*** THE RECORDS Section Begins ***

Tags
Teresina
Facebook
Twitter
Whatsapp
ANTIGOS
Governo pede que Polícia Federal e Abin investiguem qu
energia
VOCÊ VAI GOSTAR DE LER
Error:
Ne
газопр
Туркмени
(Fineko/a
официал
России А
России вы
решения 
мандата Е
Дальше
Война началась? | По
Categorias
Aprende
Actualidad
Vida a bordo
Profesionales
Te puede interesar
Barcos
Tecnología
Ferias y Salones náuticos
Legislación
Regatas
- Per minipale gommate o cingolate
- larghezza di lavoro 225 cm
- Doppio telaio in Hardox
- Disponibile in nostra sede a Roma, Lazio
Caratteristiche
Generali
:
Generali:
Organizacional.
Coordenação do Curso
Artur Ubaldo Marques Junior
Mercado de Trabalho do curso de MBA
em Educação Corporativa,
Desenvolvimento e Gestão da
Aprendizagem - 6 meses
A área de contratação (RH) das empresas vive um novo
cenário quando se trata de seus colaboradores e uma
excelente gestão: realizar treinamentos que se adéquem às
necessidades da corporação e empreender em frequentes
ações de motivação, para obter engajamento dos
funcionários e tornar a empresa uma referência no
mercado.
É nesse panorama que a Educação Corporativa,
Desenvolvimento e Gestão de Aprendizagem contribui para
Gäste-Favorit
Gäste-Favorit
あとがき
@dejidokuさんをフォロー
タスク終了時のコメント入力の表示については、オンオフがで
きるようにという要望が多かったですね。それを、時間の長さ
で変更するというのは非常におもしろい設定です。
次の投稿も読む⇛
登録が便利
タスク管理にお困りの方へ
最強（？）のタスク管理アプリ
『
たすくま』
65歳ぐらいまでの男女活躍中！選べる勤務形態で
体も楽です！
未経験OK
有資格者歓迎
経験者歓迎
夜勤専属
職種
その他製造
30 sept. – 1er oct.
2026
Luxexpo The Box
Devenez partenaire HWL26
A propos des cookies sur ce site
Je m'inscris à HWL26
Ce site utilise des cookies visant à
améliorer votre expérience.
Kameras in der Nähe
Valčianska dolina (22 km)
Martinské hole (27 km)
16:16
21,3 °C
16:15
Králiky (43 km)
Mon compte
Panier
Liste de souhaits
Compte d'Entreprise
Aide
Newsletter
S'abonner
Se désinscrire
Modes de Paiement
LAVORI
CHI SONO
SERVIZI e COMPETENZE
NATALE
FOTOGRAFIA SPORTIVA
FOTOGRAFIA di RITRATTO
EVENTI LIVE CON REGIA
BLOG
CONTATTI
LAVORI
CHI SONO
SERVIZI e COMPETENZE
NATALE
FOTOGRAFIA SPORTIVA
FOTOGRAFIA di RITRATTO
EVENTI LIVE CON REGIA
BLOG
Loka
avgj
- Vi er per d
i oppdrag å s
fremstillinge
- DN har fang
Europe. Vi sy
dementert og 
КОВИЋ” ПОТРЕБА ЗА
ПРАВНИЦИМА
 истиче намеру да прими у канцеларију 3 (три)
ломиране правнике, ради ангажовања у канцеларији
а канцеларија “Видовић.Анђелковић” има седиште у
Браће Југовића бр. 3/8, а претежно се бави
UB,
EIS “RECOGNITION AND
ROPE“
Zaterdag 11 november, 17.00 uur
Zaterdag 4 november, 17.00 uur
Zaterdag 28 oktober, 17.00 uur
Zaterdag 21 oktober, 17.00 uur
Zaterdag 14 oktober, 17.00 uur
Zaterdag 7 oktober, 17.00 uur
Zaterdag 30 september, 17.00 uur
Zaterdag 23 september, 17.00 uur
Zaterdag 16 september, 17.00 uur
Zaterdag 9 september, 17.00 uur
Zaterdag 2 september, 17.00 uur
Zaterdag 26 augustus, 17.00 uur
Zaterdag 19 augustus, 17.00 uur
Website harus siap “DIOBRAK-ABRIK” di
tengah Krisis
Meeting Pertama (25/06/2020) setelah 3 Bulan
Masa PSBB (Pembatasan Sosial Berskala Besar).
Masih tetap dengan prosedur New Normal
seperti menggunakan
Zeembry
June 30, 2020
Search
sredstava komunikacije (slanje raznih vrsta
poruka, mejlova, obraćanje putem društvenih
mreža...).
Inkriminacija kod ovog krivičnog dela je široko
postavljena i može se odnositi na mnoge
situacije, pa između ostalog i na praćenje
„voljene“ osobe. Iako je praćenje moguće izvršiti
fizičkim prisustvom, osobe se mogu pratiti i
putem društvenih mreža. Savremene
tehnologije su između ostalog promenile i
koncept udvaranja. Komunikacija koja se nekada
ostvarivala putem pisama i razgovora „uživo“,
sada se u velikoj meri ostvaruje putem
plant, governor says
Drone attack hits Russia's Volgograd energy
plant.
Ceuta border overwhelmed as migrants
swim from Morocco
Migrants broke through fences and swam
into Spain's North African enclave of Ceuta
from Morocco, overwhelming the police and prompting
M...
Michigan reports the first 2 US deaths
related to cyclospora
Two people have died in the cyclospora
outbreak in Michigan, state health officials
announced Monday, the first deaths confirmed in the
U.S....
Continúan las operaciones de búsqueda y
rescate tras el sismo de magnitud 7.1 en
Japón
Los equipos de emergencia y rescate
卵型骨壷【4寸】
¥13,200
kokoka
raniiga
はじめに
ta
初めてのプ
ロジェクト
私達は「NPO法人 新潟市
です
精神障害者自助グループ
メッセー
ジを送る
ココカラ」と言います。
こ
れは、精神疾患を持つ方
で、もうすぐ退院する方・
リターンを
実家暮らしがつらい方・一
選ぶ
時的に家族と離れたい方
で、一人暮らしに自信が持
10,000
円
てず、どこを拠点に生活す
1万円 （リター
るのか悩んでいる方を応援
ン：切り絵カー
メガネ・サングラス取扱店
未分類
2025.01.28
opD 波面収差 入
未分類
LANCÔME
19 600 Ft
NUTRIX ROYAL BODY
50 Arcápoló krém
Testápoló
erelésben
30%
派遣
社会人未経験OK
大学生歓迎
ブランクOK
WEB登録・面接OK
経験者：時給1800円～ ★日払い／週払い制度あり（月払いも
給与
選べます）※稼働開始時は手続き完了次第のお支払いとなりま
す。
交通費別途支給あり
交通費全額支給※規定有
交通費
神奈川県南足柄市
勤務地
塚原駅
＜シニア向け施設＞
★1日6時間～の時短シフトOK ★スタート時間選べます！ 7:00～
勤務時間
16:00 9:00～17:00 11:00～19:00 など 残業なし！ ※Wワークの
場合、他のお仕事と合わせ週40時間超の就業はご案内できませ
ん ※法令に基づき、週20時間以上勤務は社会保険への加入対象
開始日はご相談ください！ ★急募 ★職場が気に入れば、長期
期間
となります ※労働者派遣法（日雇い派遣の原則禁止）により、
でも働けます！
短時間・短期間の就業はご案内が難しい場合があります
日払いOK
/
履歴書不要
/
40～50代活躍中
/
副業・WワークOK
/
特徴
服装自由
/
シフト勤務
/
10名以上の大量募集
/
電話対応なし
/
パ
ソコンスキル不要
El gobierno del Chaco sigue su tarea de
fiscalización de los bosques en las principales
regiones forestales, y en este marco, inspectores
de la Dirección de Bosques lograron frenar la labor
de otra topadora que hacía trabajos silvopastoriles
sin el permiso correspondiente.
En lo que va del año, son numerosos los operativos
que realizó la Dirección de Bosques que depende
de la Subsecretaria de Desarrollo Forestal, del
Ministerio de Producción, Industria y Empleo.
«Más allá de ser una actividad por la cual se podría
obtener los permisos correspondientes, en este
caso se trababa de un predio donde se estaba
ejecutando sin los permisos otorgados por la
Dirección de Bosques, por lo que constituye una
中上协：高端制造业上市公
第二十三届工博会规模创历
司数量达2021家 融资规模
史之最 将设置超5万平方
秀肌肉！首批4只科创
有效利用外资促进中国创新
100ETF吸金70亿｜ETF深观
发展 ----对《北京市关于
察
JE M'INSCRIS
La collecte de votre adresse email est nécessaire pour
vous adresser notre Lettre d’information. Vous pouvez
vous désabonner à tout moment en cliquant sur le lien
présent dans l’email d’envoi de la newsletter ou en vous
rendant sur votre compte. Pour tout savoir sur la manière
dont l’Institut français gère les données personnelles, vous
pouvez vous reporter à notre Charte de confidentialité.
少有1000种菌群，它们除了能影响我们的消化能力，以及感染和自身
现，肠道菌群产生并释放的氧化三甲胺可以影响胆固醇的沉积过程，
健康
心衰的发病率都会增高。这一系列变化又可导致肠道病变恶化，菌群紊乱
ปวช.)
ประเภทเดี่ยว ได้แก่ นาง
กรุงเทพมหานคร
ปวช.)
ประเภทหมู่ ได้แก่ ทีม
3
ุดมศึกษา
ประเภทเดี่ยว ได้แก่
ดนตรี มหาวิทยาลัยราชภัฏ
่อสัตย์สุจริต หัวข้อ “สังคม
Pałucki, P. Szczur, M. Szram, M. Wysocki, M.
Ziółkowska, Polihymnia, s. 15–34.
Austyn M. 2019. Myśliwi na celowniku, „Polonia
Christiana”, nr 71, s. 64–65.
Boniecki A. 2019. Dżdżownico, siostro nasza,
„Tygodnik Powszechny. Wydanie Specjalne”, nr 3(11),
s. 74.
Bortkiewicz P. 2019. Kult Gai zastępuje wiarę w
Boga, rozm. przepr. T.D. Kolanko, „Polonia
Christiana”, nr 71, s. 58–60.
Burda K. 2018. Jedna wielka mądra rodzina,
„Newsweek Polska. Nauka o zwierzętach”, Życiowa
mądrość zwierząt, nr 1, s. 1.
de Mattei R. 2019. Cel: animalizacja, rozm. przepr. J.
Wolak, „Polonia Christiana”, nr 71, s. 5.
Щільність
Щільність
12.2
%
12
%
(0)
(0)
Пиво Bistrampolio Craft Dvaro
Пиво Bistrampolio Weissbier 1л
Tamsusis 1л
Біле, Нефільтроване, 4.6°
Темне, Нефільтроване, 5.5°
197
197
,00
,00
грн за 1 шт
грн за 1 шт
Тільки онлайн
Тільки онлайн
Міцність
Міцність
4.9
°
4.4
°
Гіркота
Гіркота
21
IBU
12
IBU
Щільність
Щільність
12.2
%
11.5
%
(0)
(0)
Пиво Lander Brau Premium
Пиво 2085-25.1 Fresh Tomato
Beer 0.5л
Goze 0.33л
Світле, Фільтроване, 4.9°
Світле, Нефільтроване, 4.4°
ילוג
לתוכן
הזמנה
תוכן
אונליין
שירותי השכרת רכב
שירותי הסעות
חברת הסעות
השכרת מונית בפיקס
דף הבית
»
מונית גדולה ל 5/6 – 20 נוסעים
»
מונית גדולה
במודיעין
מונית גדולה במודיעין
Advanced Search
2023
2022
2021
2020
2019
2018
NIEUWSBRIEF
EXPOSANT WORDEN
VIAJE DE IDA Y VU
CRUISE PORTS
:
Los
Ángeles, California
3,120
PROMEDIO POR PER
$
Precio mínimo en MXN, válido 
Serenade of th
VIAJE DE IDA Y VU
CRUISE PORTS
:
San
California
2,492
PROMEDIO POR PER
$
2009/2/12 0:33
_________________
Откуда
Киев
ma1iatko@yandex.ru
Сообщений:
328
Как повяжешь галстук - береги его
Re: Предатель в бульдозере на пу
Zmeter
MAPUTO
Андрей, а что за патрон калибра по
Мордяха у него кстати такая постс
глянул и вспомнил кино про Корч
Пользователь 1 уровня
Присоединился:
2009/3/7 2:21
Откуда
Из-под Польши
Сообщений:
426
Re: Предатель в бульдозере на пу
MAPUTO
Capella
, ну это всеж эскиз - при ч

*** THE RECORDS Section Ends ***

EXERCISE AIM: Return only the part of the records above that opens with the line containing "Ceuta border overwhelmed as migrants" and closes with the line containing "cual se podría", ends included.

SOLUTION FOR THIS PROBLEM:
Ceuta border overwhelmed as migrants
swim from Morocco
Migrants broke through fences and swam
into Spain's North African enclave of Ceuta
from Morocco, overwhelming the police and prompting
M...
Michigan reports the first 2 US deaths
related to cyclospora
Two people have died in the cyclospora
outbreak in Michigan, state health officials
announced Monday, the first deaths confirmed in the
U.S....
Continúan las operaciones de búsqueda y
rescate tras el sismo de magnitud 7.1 en
Japón
Los equipos de emergencia y rescate
卵型骨壷【4寸】
¥13,200
kokoka
raniiga
はじめに
ta
初めてのプ
ロジェクト
私達は「NPO法人 新潟市
です
精神障害者自助グループ
メッセー
ジを送る
ココカラ」と言います。
こ
れは、精神疾患を持つ方
で、もうすぐ退院する方・
リターンを
実家暮らしがつらい方・一
選ぶ
時的に家族と離れたい方
で、一人暮らしに自信が持
10,000
円
てず、どこを拠点に生活す
1万円 （リター
るのか悩んでいる方を応援
ン：切り絵カー
メガネ・サングラス取扱店
未分類
2025.01.28
opD 波面収差 入
未分類
LANCÔME
19 600 Ft
NUTRIX ROYAL BODY
50 Arcápoló krém
Testápoló
erelésben
30%
派遣
社会人未経験OK
大学生歓迎
ブランクOK
WEB登録・面接OK
経験者：時給1800円～ ★日払い／週払い制度あり（月払いも
給与
選べます）※稼働開始時は手続き完了次第のお支払いとなりま
す。
交通費別途支給あり
交通費全額支給※規定有
交通費
神奈川県南足柄市
勤務地
塚原駅
＜シニア向け施設＞
★1日6時間～の時短シフトOK ★スタート時間選べます！ 7:00～
勤務時間
16:00 9:00～17:00 11:00～19:00 など 残業なし！ ※Wワークの
場合、他のお仕事と合わせ週40時間超の就業はご案内できませ
ん ※法令に基づき、週20時間以上勤務は社会保険への加入対象
開始日はご相談ください！ ★急募 ★職場が気に入れば、長期
期間
となります ※労働者派遣法（日雇い派遣の原則禁止）により、
でも働けます！
短時間・短期間の就業はご案内が難しい場合があります
日払いOK
/
履歴書不要
/
40～50代活躍中
/
副業・WワークOK
/
特徴
服装自由
/
シフト勤務
/
10名以上の大量募集
/
電話対応なし
/
パ
ソコンスキル不要
El gobierno del Chaco sigue su tarea de
fiscalización de los bosques en las principales
regiones forestales, y en este marco, inspectores
de la Dirección de Bosques lograron frenar la labor
de otra topadora que hacía trabajos silvopastoriles
sin el permiso correspondiente.
En lo que va del año, son numerosos los operativos
que realizó la Dirección de Bosques que depende
de la Subsecretaria de Desarrollo Forestal, del
Ministerio de Producción, Industria y Empleo.
«Más allá de ser una actividad por la cual se podría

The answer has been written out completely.